Transcribed page contents

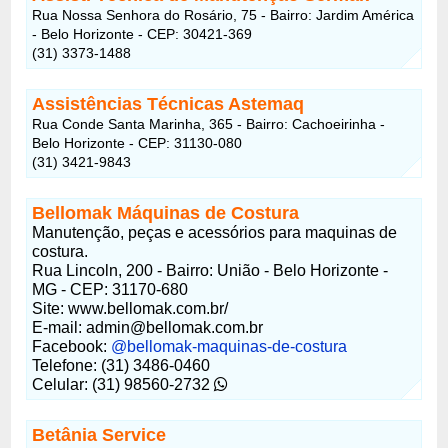
Rua Nossa Senhora do Rosário, 75 - Bairro: Jardim América
- Belo Horizonte - CEP: 30421-369
(31) 3373-1488
Assistências Técnicas Astemaq
Rua Conde Santa Marinha, 365 - Bairro: Cachoeirinha -
Belo Horizonte - CEP: 31130-080
(31) 3421-9843
Bellomak Máquinas de Costura
Manutenção, peças e acessórios para maquinas de
costura.
Rua Lincoln, 200 - Bairro: União - Belo Horizonte -
MG - CEP: 31170-680
Site: www.bellomak.com.br/
E-mail:
admin@bellomak.com.br
Facebook:
@bellomak-maquinas-de-costura
Telefone: (31) 3486-0460
Celular: (31) 98560-2732
Betânia Service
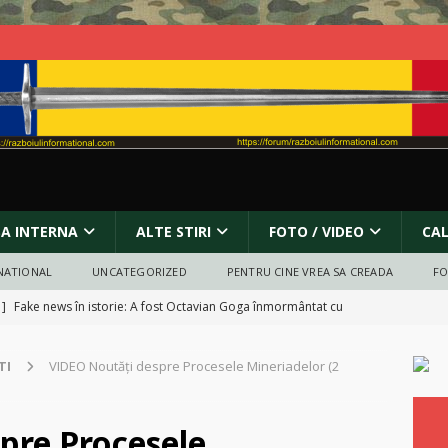
SA INTERNA
ALTE STIRI
FOTO / VIDEO
CA
NATIONAL
UNCATEGORIZED
PENTRU CINE VREA SA CREADA
F
 ]
Fake news în istorie: A fost Octavian Goga înmormântat cu
RECT POLITIC
TI
VIDEO Noutăți despre Procesele Mineriadelor (2
9 Martie 2026 – Ziua Deținuților Politici Anticomuniști
BUCURESTI
 ]
Protest pentru pace în fața Ambasadei Israelului din București
pre Procesele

**ABOUT THIS TASK:**
Copy the text of every item above word for word, leaving the pictures out of your answer.

**RESULT OF THIS EXERCISE:**
Rua Nossa Senhora do Rosário, 75 - Bairro: Jardim América
- Belo Horizonte - CEP: 30421-369
(31) 3373-1488
Assistências Técnicas Astemaq
Rua Conde Santa Marinha, 365 - Bairro: Cachoeirinha -
Belo Horizonte - CEP: 31130-080
(31) 3421-9843
Bellomak Máquinas de Costura
Manutenção, peças e acessórios para maquinas de
costura.
Rua Lincoln, 200 - Bairro: União - Belo Horizonte -
MG - CEP: 31170-680
Site: www.bellomak.com.br/
E-mail:
admin@bellomak.com.br
Facebook:
@bellomak-maquinas-de-costura
Telefone: (31) 3486-0460
Celular: (31) 98560-2732
Betânia Service
SA INTERNA
ALTE STIRI
FOTO / VIDEO
CA
NATIONAL
UNCATEGORIZED
PENTRU CINE VREA SA CREADA
F
 ]
Fake news în istorie: A fost Octavian Goga înmormântat cu
RECT POLITIC
TI
VIDEO Noutăți despre Procesele Mineriadelor (2
9 Martie 2026 – Ziua Deținuților Politici Anticomuniști
BUCURESTI
 ]
Protest pentru pace în fața Ambasadei Israelului din București
pre Procesele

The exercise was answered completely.